Chaotic Neutral Halfling Rogue
The halflings in your village only desire quiet and comfort. They’d rather ignore the threat of Strahd von Zarovich than find a single strand of bravery in their hearts. You, however, are different from other halflings. You are focussed on the most noble of endeavors: fostering one-sided friendships in which you are never emotionally available to people but still expect them to be at your side at the drop of a hat. When your warrior approaches, broken by battle with the mind-flaying Illithids, you’ll say, “Oh, my Gods, I know how you feel. I can’t remember if I took my coin purse with me today, so I’m really anxious it was stolen, but maybe I left it at home.” Does that warrior help you look for your coin purse? No. To be honest, it kind of feels unfair of your warrior to put so much emotional weight on you when you’re having a rough day, too.

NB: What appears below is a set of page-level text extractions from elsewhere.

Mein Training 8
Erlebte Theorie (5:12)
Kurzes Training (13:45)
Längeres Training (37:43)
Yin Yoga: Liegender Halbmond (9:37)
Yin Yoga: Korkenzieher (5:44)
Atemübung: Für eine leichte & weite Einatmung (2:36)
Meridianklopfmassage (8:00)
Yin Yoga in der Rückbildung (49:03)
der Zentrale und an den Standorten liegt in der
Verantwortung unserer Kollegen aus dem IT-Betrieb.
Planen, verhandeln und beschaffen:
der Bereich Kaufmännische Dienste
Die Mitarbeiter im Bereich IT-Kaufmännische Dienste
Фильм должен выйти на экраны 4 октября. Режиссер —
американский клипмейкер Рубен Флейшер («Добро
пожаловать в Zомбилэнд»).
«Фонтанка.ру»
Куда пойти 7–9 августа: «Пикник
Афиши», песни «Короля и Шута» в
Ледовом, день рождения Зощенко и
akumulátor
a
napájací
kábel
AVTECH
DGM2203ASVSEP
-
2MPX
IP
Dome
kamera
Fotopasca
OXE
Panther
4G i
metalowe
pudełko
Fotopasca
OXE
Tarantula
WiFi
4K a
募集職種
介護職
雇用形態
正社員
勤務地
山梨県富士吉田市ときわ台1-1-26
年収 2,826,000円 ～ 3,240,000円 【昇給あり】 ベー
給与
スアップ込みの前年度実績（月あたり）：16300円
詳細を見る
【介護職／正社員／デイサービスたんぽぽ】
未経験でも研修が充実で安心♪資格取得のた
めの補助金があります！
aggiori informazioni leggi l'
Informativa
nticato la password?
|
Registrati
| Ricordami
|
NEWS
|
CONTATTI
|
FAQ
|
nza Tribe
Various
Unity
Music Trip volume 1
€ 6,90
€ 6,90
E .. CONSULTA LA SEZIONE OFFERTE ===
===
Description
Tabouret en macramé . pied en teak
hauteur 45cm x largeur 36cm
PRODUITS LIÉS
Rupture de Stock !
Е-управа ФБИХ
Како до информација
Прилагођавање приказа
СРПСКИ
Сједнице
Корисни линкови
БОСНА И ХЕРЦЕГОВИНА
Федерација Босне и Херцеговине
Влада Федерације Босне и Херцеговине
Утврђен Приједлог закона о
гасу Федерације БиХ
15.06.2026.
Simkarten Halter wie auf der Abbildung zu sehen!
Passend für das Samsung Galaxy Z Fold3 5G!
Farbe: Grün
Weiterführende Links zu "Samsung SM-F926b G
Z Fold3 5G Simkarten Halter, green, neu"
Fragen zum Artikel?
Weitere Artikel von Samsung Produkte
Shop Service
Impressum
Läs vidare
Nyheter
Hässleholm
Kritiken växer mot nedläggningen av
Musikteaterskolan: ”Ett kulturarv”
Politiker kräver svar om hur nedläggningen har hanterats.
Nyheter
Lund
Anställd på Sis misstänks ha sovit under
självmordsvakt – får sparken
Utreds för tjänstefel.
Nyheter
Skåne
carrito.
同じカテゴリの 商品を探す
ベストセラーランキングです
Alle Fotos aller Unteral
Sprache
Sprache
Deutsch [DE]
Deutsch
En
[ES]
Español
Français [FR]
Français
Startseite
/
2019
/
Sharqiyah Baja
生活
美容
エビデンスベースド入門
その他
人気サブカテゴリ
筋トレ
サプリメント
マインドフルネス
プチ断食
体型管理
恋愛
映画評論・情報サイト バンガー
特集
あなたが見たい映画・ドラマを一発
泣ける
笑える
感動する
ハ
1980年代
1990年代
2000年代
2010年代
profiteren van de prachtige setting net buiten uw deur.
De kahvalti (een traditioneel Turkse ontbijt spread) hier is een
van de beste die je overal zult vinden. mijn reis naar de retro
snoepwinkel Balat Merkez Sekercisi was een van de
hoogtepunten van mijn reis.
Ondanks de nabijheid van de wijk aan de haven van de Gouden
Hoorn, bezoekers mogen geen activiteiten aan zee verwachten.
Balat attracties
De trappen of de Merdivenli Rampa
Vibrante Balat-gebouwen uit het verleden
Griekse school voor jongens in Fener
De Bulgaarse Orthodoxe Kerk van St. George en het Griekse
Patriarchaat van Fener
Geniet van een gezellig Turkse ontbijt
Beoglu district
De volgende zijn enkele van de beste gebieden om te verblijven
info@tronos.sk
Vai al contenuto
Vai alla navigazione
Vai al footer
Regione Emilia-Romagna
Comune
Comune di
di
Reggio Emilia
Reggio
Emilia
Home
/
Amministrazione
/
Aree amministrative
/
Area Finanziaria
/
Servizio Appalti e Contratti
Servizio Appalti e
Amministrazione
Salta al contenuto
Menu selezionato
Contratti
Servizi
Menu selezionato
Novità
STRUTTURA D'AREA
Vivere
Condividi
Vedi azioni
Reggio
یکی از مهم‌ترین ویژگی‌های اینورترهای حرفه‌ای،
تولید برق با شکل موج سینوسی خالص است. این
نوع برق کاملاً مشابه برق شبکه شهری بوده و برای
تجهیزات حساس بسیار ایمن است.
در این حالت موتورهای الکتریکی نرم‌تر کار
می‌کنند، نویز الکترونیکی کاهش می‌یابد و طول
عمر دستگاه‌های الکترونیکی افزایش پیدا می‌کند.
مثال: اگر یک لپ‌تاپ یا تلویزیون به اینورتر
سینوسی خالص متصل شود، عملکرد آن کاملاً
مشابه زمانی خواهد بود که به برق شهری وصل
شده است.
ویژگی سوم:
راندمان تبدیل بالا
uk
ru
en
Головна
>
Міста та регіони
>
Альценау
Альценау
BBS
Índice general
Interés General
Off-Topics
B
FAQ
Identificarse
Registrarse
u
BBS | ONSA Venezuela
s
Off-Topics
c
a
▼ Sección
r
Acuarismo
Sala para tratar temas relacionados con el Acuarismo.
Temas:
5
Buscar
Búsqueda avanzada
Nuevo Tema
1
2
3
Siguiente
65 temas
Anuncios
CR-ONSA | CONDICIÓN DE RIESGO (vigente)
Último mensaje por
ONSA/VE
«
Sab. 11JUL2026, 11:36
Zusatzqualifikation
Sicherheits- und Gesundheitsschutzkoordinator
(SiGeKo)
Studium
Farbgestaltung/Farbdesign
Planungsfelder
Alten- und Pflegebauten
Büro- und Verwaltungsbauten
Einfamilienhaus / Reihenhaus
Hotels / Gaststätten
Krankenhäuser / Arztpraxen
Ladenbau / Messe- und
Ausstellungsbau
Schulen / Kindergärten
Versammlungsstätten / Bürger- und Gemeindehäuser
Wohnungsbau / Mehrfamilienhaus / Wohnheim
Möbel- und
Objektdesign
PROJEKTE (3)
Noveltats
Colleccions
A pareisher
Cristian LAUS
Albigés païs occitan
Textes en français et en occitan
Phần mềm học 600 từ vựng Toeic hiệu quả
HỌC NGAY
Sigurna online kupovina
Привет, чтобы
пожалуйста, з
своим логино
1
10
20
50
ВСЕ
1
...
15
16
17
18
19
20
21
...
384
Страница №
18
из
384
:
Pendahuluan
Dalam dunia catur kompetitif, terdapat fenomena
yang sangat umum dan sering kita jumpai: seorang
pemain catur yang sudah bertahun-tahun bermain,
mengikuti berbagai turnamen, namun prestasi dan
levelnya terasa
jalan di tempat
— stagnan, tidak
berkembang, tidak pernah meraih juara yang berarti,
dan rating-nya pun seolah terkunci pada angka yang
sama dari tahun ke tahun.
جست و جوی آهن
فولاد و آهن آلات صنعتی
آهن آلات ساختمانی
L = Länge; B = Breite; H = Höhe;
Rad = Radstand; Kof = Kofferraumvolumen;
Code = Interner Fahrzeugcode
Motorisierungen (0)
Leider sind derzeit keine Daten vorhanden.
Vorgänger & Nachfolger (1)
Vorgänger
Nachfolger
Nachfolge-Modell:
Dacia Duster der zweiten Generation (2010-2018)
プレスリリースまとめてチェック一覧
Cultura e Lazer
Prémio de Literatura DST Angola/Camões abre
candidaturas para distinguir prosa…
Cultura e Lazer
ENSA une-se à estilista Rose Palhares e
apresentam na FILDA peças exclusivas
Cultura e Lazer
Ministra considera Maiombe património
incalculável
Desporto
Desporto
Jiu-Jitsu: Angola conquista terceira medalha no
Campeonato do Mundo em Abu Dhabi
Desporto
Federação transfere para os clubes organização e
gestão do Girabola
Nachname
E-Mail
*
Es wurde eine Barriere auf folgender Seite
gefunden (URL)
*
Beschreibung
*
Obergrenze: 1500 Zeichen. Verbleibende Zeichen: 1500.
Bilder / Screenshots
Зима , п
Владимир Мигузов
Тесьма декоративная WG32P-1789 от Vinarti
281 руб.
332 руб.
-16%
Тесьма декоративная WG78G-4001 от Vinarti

Lawful Good Half-Orc Paladin
The life of a half-orc is not an easy one. Shunned for their heritage and feared for their mighty strength, many are forced to live in solitude. Fortunately, your human father is extremely wealthy, which somehow means that you earned your wealth, too! Look, you totally get that being born into money gives you an advantage. But that doesn’t mean you have it better than anyone else. It’s easy for people to say you only got into Neverwinter Academy because your father’s name is on a building, but you were also a backup on your high-school jousting team. And it doesn’t count as freeloading if your father built apartments for royal bankers and let you stay in one for free. Also, can we talk about how insulting it is that the innkeeper asked your party to kill the rats in his basement? If he knew who your dad was, he would be grateful you were there. Maybe you should mention it. Not because you want to talk about your powerful dad, but just to let people know.